The news was something less than a surprise. In fact, factory orders for July dropped less than the consensus predicted, according to TheStreet.com. No matter, the stock market wasn’t much in the mood to celebrate. The S&P 500 closed down modestly today. The bond market, meanwhile, took the other side of the sentiment trade by bidding up the price of the 10-year Treasury. The yield on the benchmark bond fell sharply by the end of Tuesday’s session, settling at 4.1%, the lowest since July 11.
Some saw it coming. Last week’s news that durable goods orders crashed by 4.9% in July sent an advance warning of today’s factor-orders report.
The bigger issue before the court of fear and greed is whether the manufacturing speed bump that the economy hit last month is the start of something bearish, or just one more pause.
One reason for skepticism that something dark is about to descend is today’s other news: consumer confidence this month rebounded after July’s fall. “Consumers appear to be weathering the steady rise in gas prices quite,” says Lynn Franco, director of the Conference Board’s Consumer Research Center.
Ah, but there’s a glitch (as there always is): the survey was taken no later than August 23. Since then, crude oil prices rose by nearly 8% as of today’s intraday close and Hurricane Katrina yesterday dropped a costly path of devastation in New Orleans and surrounding areas.
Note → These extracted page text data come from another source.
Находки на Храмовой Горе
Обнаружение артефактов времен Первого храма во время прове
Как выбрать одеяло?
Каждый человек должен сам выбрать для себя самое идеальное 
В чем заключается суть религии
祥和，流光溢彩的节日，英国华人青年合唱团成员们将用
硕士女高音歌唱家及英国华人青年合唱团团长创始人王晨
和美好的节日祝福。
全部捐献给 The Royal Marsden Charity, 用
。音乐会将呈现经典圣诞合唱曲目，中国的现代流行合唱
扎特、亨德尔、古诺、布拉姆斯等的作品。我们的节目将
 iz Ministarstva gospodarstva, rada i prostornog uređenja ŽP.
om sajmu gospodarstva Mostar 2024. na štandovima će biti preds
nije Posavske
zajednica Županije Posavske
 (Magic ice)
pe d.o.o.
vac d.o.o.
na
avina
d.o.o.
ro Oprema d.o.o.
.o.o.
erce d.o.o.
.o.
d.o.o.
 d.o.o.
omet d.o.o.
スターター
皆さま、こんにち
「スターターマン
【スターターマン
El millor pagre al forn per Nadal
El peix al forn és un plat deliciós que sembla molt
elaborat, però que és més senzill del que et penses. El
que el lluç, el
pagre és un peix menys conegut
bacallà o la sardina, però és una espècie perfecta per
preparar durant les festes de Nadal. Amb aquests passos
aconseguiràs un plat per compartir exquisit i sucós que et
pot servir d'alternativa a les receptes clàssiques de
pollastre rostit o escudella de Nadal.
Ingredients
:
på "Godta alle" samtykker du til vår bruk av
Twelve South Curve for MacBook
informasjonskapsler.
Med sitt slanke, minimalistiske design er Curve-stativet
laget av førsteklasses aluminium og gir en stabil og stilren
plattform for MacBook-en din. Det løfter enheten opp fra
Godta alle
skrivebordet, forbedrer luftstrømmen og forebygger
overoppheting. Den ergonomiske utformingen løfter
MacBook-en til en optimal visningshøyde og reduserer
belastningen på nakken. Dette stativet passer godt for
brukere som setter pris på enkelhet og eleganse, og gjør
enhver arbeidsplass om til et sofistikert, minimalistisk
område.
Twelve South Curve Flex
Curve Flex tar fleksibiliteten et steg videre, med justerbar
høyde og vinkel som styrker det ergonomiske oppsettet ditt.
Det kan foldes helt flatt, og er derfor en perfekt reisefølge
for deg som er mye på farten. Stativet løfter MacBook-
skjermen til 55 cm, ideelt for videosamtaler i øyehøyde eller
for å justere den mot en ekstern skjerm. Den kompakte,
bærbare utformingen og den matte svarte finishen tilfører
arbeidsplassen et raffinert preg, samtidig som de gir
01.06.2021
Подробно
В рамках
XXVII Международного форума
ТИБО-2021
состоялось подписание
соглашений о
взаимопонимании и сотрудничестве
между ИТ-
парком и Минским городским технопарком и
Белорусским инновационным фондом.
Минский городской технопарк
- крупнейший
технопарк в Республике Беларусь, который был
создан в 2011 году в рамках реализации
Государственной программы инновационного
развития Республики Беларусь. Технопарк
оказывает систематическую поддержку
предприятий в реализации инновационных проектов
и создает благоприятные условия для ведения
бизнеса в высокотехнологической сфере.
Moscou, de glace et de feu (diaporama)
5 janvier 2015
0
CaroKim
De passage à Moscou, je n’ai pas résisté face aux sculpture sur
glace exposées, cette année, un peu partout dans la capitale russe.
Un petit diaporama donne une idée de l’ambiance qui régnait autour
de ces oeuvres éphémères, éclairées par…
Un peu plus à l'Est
That includes the closure of oil platforms, refineries and pipelines along the Gulf Coast, reports CBS/AP.
“This is an extremely serious situation,” says Tom Kloza of Oil Price Information Service of the problems in the Gulf’s energy infrastructure. A shutdown of gasoline production of this magnitude comes at the “worst possible time,” given that the high season for driving is underway as we write. Traders in gasoline futures were quick to agree, and so bid up the prices for September futures by nearly 20% today—yes, 20% in one day!
Will the energy shock convince consumers to rethink the shop-till-you-drop mindset that’s kept the economy from the jaws of recession in past years? Only time will tell, but meanwhile there are clues to decipher. “It is important to look at what consumers are doing, not what they are saying,” Mark Vitner, senior economist at Wachovia Securities, tells AP via BusinessWeek. “And consumers are already starting to cut back on discretionary purchases.”
Ours is a moment of testing the economy, probing its resilience, and weighing Joe Sixpack’s capacity for spending. If he can survive the latest threat to sentiment and optimism, there’s no telling how much debt he can rack up on top of his already copious pile of liabilities. But for the moment, “if” is the operative word.